Simone Farina est désormais connu dans le monde entier. Mis en avant comme « l’homme qui a su dire non » à l’argent facile, le milieu de terrain de Gubbio a largement été récompensé de son bon geste – qui après quelques secondes de réflexion paraît tout juste « normal » – avec une invitation par la Fifa à la soirée de remise du Ballon d’Or, une convocation par Cesare Prandelli au prochain rassemblement de la Nazionale, et bien d’autres. Et pendant ce temps là, un joueur de la Ternana, Fabio Pisacane se demande pourquoi le traitement qu’on lui a réservé est si différent.

Car comme Farina, Pisacane a dénoncé ceux qui avaient essayé de le corrompre dans l’optique de truquer le résultat d’un match. Le coupable ? Giorgio Buffone, directeur sportif de Ravenne qui avait proposé 50.000€ (2/3 du salaire annuel du joueur) pour truquer une rencontre et qui a fini entre les mains des enquêteurs de Cremone.

Mais Pisacane n’a pas eu le droit aux éloges alors qu’il a été le premier joueur à avoir permis d’ouvrir une enquête sur le scandale des paris truqués en Italie. C’était en avril dernier. Seuls son club et sa famille sont restés à ses côtés. Ni la fédération, ni les médias n’ont relevé cet acte exemplaire. Damiano Tommasi, président de l’association des footballeurs italiens (AIC) lui a bien envoyé un mail de soutien, avant de l’inviter au gala de l’AIC mais rien de plus. De quoi écoeurer le joueur de la Ternana.

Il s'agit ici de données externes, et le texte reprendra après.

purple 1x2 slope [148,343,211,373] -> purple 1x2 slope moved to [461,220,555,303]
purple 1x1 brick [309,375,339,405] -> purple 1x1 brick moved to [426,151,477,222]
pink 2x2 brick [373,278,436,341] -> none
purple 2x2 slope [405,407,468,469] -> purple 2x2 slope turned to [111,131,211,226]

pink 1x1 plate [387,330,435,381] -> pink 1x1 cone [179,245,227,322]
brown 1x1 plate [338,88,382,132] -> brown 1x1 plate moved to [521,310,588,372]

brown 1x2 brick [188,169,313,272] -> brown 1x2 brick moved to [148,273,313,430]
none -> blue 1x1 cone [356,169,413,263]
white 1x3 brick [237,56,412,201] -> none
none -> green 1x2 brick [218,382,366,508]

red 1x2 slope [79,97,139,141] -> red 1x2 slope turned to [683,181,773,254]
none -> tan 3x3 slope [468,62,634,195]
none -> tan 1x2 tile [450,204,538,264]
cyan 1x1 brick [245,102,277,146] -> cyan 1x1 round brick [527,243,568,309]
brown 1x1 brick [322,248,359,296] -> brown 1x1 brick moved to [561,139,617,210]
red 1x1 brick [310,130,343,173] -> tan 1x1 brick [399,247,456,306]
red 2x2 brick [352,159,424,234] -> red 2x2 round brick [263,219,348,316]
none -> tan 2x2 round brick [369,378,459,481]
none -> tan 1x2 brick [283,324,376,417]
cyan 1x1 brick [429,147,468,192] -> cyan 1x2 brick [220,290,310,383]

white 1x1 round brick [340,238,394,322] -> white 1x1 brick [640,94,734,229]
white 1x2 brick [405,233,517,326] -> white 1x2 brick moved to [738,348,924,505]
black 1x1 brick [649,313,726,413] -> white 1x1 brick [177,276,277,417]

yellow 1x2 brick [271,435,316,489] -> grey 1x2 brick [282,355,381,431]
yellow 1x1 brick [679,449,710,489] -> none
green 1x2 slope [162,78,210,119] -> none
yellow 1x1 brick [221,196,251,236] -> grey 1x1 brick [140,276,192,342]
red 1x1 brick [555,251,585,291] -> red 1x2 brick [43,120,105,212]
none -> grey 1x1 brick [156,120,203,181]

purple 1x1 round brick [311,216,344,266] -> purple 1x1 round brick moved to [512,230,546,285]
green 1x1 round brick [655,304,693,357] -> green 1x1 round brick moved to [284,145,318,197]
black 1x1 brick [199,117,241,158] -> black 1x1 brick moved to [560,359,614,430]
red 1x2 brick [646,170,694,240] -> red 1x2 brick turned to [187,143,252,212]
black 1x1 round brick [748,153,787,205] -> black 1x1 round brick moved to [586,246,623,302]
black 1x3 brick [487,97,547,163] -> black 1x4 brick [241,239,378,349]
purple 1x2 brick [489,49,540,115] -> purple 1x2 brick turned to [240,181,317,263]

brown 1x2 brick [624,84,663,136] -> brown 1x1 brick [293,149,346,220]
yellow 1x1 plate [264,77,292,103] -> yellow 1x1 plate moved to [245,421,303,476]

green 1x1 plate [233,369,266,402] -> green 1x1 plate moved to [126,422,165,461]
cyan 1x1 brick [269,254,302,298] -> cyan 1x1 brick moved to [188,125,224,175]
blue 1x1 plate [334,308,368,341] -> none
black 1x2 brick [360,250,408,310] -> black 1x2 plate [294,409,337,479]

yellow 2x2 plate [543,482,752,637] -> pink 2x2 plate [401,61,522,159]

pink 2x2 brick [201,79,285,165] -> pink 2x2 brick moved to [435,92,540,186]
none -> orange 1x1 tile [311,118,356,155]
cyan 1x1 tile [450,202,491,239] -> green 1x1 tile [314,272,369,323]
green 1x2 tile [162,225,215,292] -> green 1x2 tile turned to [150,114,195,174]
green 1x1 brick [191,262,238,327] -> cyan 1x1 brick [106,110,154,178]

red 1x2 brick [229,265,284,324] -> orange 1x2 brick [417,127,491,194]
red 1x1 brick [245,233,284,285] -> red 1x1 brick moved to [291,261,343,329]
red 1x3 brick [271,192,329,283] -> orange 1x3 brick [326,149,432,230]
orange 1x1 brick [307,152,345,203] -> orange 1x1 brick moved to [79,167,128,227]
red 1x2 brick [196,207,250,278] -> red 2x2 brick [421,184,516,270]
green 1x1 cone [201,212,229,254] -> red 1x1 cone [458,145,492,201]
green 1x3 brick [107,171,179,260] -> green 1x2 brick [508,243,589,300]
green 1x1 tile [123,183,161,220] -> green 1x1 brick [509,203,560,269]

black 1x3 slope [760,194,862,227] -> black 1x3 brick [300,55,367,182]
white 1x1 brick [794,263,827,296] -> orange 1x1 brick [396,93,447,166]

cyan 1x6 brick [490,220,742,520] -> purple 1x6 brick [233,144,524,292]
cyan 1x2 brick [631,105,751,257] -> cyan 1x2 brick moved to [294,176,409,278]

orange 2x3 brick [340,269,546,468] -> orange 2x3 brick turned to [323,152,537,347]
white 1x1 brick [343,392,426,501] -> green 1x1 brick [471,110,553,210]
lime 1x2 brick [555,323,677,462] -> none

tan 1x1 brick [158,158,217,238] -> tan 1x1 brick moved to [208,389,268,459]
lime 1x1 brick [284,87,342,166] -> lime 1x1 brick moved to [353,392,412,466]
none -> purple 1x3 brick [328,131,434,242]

Amer, Pisacane se demande si sa ville d’origine, n’a pas joué dans la balance car comme il l’explique lui-même à la GdS, « c’est difficile de relever le geste d’un jeune originaire des quartiers espagnols de Naples quand votre ville n’est montrée que pour ses liens avec la Camorra et les voleurs de Rolex ». Reste qui si tout le monde était d’accord pour ne pas oublier Farina et le laisser seul, Pisacane a lui goûté à la solitude. Il aurait voulu que son geste soit montré en exemple mais certains en ont décidé autrement.

Désormais, il pense surtout à s’entraîner avec son club et si une invitation de Prandelli arrivait, il explique qu’il prendrait le temps de la réflexion car « un tour de stade avec la sélection ne changera pas ma vie ». Déçu mais pragmatique, il espère que la reconnaissance viendra désormais de ses performances sur le terrain…

Fabio Pisacane, l’exemple oublié !

Farina, oui. Pisacane... hum... non.